Kutipan Teks:
Minggu, 29 Agustus 2010

Penyelenggaraan Pemerintahan Untuk Negara Hukum*

Oleh : Sri Praptianingsih

A. Pendahuluan
Penyelenggaraan otonomi daerah berdasarkan Undang-Undang Nomor 22 tahun 1999 tentang Pemerintahan Daerah (selanjutnya disebut UU 22/1999) memberikan wewenang kepada Pemerintah Daerah Kabupaten/Kota untuk melaksanakan otonomi berdasarkan prinsip desentralisasi dalam wujud otonomi yang luas, nyata dan bertanggung jawab. Penyelenggaraan pemerintahan dalam Negara Kesatuan Republik Indonesia yang berdasar pada UUD 1945, apapun asas otonominya, adalah semata untuk mewujudkan negara hukum formil menjadi hukum materiil yang hendaknya dijadikan niscaya oleh setiap komponen bangsa ini.

B. Permasalahan
Yang dimaksud penyelenggara negara adalah pemegang kekuasaan negara, baik kekuasaan eksekutif, kekuasaan legislatif maupun kekuasaan yudisiil. Berkait dengan kajian otonomi daerah, yang dimaksud kekuasaan eksekutif adalah Pemerintah Kabupaten/Kota, kekuasaan legislatif adalah DPRD Kabupaten/Kota dan kekuasaan yudisiil adalah lembaga peradilan, dalam hal ini adalah Mahkamah Agung beserta seluruh jajarannya yang berkedudukan di tingkat kabupaten/kota adalah Pengadilan Negeri dan Pengadilan Agama, serta Peradilan Tata Usaha Negara untuk Ibukota Propinsi. Tiap-tiap badan penyelenggara negara mempunyai kewenangan untuk menyelenggarakan pemerintahan. Issu hukum yang akan dikaji dalam makalah ini adalah bagaimana tindakan penyelenggara negara dalam menjalankan wewenangnya berdasarkan prinsip otonomi daerah yang luas, nyata dan bertanggung jawab dapat sekaligus menujudkan negara hukum formil menjadi negara hukum materiil?

Tugas Kamu: Tulis lagi bagian teks soal penyelenggaraan pemerintahan, mulai dari "A. Pendahuluan" sampai "komponen bangsa ini.", lalu ganti "Pemerintah Daerah Kabupaten/Kota" dengan "Pemerintah Kabupaten/Kota".

Bahan Terkumpul:

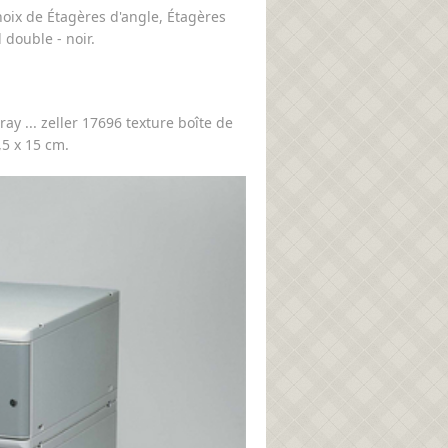
oix de Étagères d'angle, Étagères
 double - noir.
ay ... zeller 17696 texture boîte de
,5 x 15 cm.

Tempat Jawaban:
A. Pendahuluan
Penyelenggaraan otonomi daerah berdasarkan Undang-Undang Nomor 22 tahun 1999 tentang Pemerintahan Daerah (selanjutnya disebut UU 22/1999) memberikan wewenang kepada Pemerintah Kabupaten/Kota untuk melaksanakan otonomi berdasarkan prinsip desentralisasi dalam wujud otonomi yang luas, nyata dan bertanggung jawab. Penyelenggaraan pemerintahan dalam Negara Kesatuan Republik Indonesia yang berdasar pada UUD 1945, apapun asas otonominya, adalah semata untuk mewujudkan negara hukum formil menjadi hukum materiil yang hendaknya dijadikan niscaya oleh setiap komponen bangsa ini.